The need to address the data redundancy problem has led to the development of a technique called "in-database analytics", where models are run inside database engines without the need to create external data-sets. This depends critically on the ability of databases to perform adequately, which means that this technique is only really viable for Massively-Parallel relational databases (as an example see here). And given the scalability of MPP Relational Databases, the need to duplicate data to another "sandbox" is significantly mitigated if not entirely eliminated.
Note that this redundancy problem does apply to MR oriented data-stores as well, though in a somewhat indirect form. MR systems execute programs directly against data on disk, and are massively scalable, mitigating some of the need for data duplication. But the high-redundancy requirements of these systems mean that they need to persist data created in intermediate steps (such as the collections of data "bags").
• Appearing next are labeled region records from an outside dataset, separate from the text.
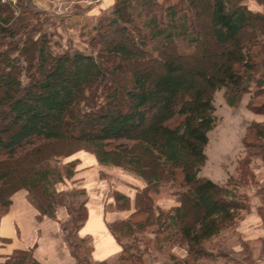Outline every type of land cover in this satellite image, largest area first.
<instances>
[{
    "label": "trees",
    "instance_id": "1",
    "mask_svg": "<svg viewBox=\"0 0 264 264\" xmlns=\"http://www.w3.org/2000/svg\"><path fill=\"white\" fill-rule=\"evenodd\" d=\"M250 2L264 7V0H115L111 17L100 24L104 31L92 39L96 54H55L47 19L34 25L39 13L30 19L22 3L16 16L13 5L0 0V222L20 191L39 219L59 222L55 185L63 177L51 164L69 148L82 147L99 165L142 178L145 193L179 184L181 206L162 228H174L192 251L219 235L243 210L239 188L201 177V171L217 125V92L225 91L232 108L250 95L248 108L261 113L254 100L264 94V13L253 12ZM108 31L120 38L107 39ZM179 43L192 52L180 53ZM258 128L252 125L248 133L262 140ZM151 209L134 226L153 224ZM86 219L85 206L64 236L77 264L88 260L89 252L76 243ZM132 225L125 226L127 234ZM131 258L140 264V256ZM3 264L43 263L28 249Z\"/></svg>",
    "mask_w": 264,
    "mask_h": 264
},
{
    "label": "rangeland",
    "instance_id": "2",
    "mask_svg": "<svg viewBox=\"0 0 264 264\" xmlns=\"http://www.w3.org/2000/svg\"><path fill=\"white\" fill-rule=\"evenodd\" d=\"M111 1L113 2L109 5ZM171 1L177 3L181 0ZM11 2L16 16L21 13L18 5L22 3L28 7L30 19L34 12L39 13L34 19V25H38L40 21L43 23L47 19L44 27L52 39L55 54H63L71 49L89 52L94 50L96 54L98 48L91 46L92 39L96 38L99 32L104 31L99 30L100 24L104 19L111 17L113 10L111 6L114 5L115 0H101L99 3H93L91 0H12ZM183 9L185 8L180 10ZM251 10L255 12L253 7ZM150 12L161 14L160 9H150ZM60 13L65 14L60 15ZM204 19L206 22V17ZM105 36L109 40L120 38V34L113 31H108ZM35 37L38 39L40 35ZM21 39L23 33L18 37L17 42L19 43ZM1 46L2 41H0V51H3ZM178 51L188 54L192 49L184 43H179ZM10 54L12 58L16 57L14 52ZM2 71L0 69V73ZM254 104L256 112H261L260 114L248 109L254 115H260L262 123L244 120L246 118H242L244 108H241V102L237 107H230L224 90L217 92L215 96L217 125L209 134L210 141L206 148L207 162L201 171V177L230 188L235 184L238 185L239 203L243 206V210H238L233 222L228 224L219 235L206 241L201 249L192 251L174 228L170 226L162 228L168 215L176 207L181 206L177 195L180 191L179 184L165 183L157 190L150 189L145 193L147 184L142 178L119 166L100 165L98 169L96 163H93L97 160L96 157L82 147L69 148V153L57 157L51 164L53 168L59 169L63 177L55 185L57 204L54 208L57 210L63 237L69 236L71 227L76 225V218L87 205L88 195L87 190L84 189L85 184L90 181L94 184L100 182L105 185L107 210L121 216H126L135 210L129 218L113 225L124 246L126 253L122 258L127 263L136 264L131 258L134 254L140 256V264H144V258L147 259L148 256L153 257L156 263H166V260L181 256L183 262L180 264H264V139H256L257 134L254 131L248 133L254 124L261 126L257 130L258 133L264 132V94L254 100ZM71 173L74 176L67 178ZM149 206L152 207L150 212L154 218L153 224H145L143 228L134 226L148 218L149 213L145 212ZM187 208L190 209L189 204ZM140 210L142 213L136 216ZM59 214H63V217L59 218ZM194 218L195 213L190 212L188 221L192 222ZM128 222L133 223L131 234L126 233L125 226ZM76 243L80 244L79 241ZM82 248V252L90 253V247L84 244ZM13 253L3 257L0 264L6 262ZM33 255L35 256L34 250Z\"/></svg>",
    "mask_w": 264,
    "mask_h": 264
},
{
    "label": "crops",
    "instance_id": "3",
    "mask_svg": "<svg viewBox=\"0 0 264 264\" xmlns=\"http://www.w3.org/2000/svg\"><path fill=\"white\" fill-rule=\"evenodd\" d=\"M112 2H109V5ZM248 5L250 9L253 7L255 12L264 13V7H260L255 2H250ZM249 100L250 95H245L241 101V108H244L242 118L262 123L260 115H254L249 111ZM93 163H96L95 166L100 169L97 160ZM104 186L100 182L94 184L91 181L85 184L84 189L87 190L88 195L87 219L78 231V241L82 246L85 244L90 247L88 264H129L122 258L123 244L117 240L110 227L116 222L129 218L135 210L126 216L107 210V194L104 192ZM12 201L10 212L0 222V261L16 250L33 249L37 260L43 264H77L64 240L60 222L49 218L39 219V213L28 201L25 191L15 194ZM60 217H63V214H59ZM3 241L9 243L4 244ZM173 262L180 264L183 262V257L166 260V263H156L153 257L149 256L147 259L144 258V264H173Z\"/></svg>",
    "mask_w": 264,
    "mask_h": 264
},
{
    "label": "built area",
    "instance_id": "4",
    "mask_svg": "<svg viewBox=\"0 0 264 264\" xmlns=\"http://www.w3.org/2000/svg\"><path fill=\"white\" fill-rule=\"evenodd\" d=\"M5 2L11 3L12 4V0H4ZM93 3H99L101 0H91ZM65 13H60V15H63Z\"/></svg>",
    "mask_w": 264,
    "mask_h": 264
}]
</instances>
I would imagine that the explosion of data with its concomitant consistency issues would be similar to the "data forests" seen in traditional analytic shops.
Conclusion
It's clear that deep analytics have a prominent place in risk management. While this trend is accelerating due to business factors, the technology landscape to handle these issues is changing in exciting ways as well. One would expect to see much more in this area both from technology innovators - vendors and open-source - as well as financial firms deploying these technologies in exciting new risk management solutions.